**Exercise set:**
A. Edit the Zion Johnson article between "Zion Johnson (born" and "Institutes of Health.", inclusive, replacing "guard" with "offensive guard".
B. Which schools and colleges does the Zion Johnson article name?

___ Text ___

Zion Johnson (born November 18, 1999) is an American football guard for the Los Angeles Chargers of the National Football League (NFL). He played college football at Davidson before transferring to Boston College where was named an All-American in 2021. Johnson was drafted by the Chargers in the first round of the 2022 NFL Draft.

Early life and high school
Johnson was born on November 18, 1999, and grew up in Bowie, Maryland, before attending Riverdale Baptist School in Upper Marlboro, Maryland. Before playing Football, Johnson played golf. While in high school and college, he was a pathways intern at the National Institutes of Health.

College career
Johnson began his collegiate career at Davidson College. He played in all 22 of the Wildcats' games with 19 starts over two seasons and was named first team All-Pioneer Football League as a sophomore. Johnson transferred to Boston College following his sophomore year. Johnson said "Boston College for me was a no-brainer" and that he chose it because the school was renowned academically.

___ Stored data ___

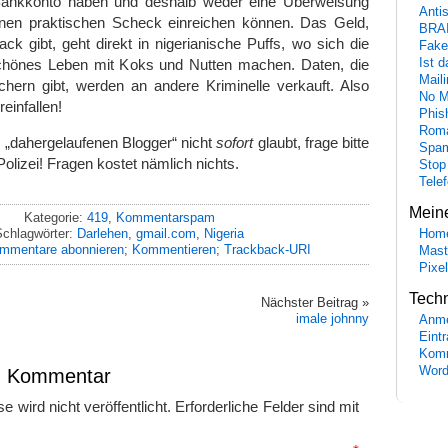
Bankkonto haben und deshalb weder eine Überweisung
Anti
nen praktischen Scheck einreichen können. Das Geld,
BRA
 gibt, geht direkt in nigerianische Puffs, wo sich die
Fake
schönes Leben mit Koks und Nutten machen. Daten, die
Ist 
Maili
hern gibt, werden an andere Kriminelle verkauft. Also
No M
reinfallen!
Phis
Roma
 „dahergelaufenen Blogger“ nicht
sofort
glaubt, frage bitte
Spa
Polizei! Fragen kostet nämlich nichts.
Stop
Tele
Mein
Kategorie:
419
,
Kommentarspam
Schlagwörter:
Darlehen
,
gmail.com
,
Nigeria
Hom
mmentare abonnieren
;
Kommentieren
;
Trackback-URI
Mast
Pixe
Tech
Nächster Beitrag »
imale johnny
Anme
Eint
Komm
Word
en Kommentar
 wird nicht veröffentlicht.
Erforderliche Felder sind mit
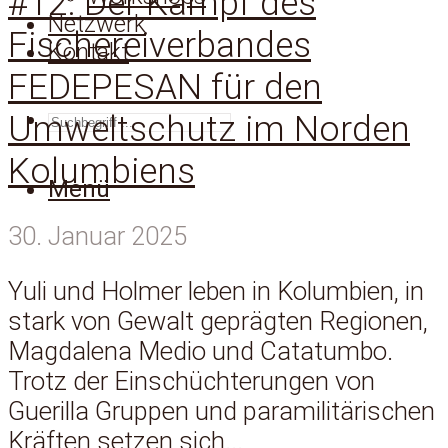
#12: Der Kampf des
Netzwerk
Fischereiverbandes
Kontakt
FEDEPESAN für den
Umweltschutz im Norden
SUCHEN
Kolumbiens
Menü
30. Januar 2025
Yuli und Holmer leben in Kolumbien, in
stark von Gewalt geprägten Regionen,
Magdalena Medio und Catatumbo.
Trotz der Einschüchterungen von
Guerilla Gruppen und paramilitärischen
Kräften setzen sich...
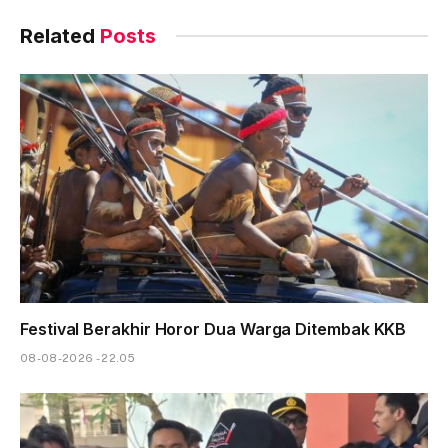
Related
Posts
Festival Berakhir Horor Dua Warga Ditembak KKB
08-08-2026 - 22.05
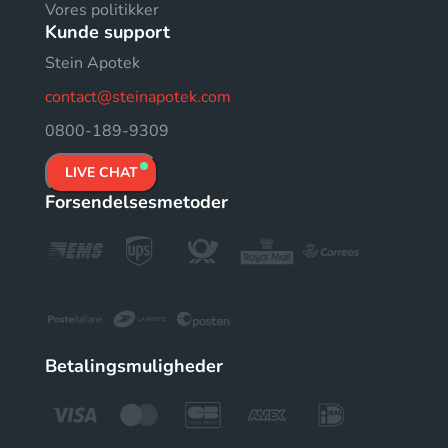
Vores politikker
Kunde support
Stein Apotek
contact@steinapotek.com
0800-189-9309
LIVE CHAT
Forsendelsesmetoder
Betalingsmuligheder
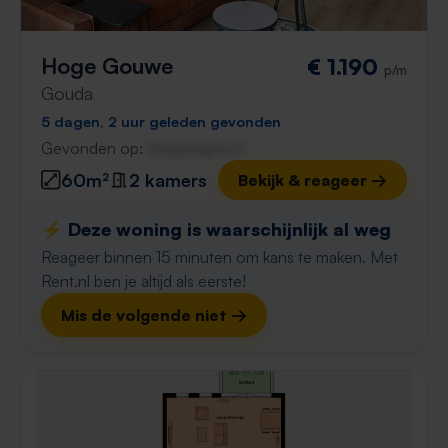
Hoge Gouwe
€ 1.190
p/m
Gouda
5 dagen, 2 uur geleden gevonden
Gevonden op:
Gnagnagna.nl
60m²
2 kamers
Bekijk & reageer →
⚡️ Deze woning is waarschijnlijk al weg
Reageer binnen 15 minuten om kans te maken. Met
Rent.nl ben je altijd als eerste!
Mis de volgende niet →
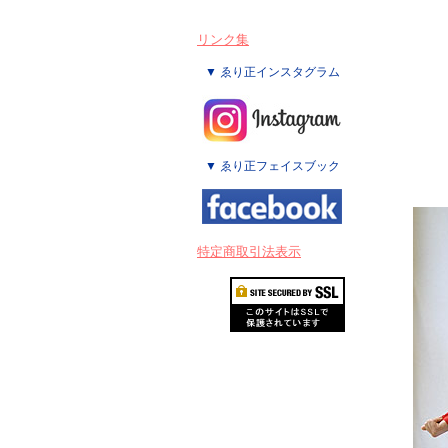
リンク集
▼ ゑり正インスタグラム
▼ ゑり正フェイスブック
特定商取引法表示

___

**Answers for the tasks:**
A.
Zion Johnson (born November 18, 1999) is an American football offensive guard for the Los Angeles Chargers of the National Football League (NFL). He played college football at Davidson before transferring to Boston College where was named an All-American in 2021. Johnson was drafted by the Chargers in the first round of the 2022 NFL Draft.

Early life and high school
Johnson was born on November 18, 1999, and grew up in Bowie, Maryland, before attending Riverdale Baptist School in Upper Marlboro, Maryland. Before playing Football, Johnson played golf. While in high school and college, he was a pathways intern at the National Institutes of Health.

B. Riverdale Baptist School, Davidson College, Boston College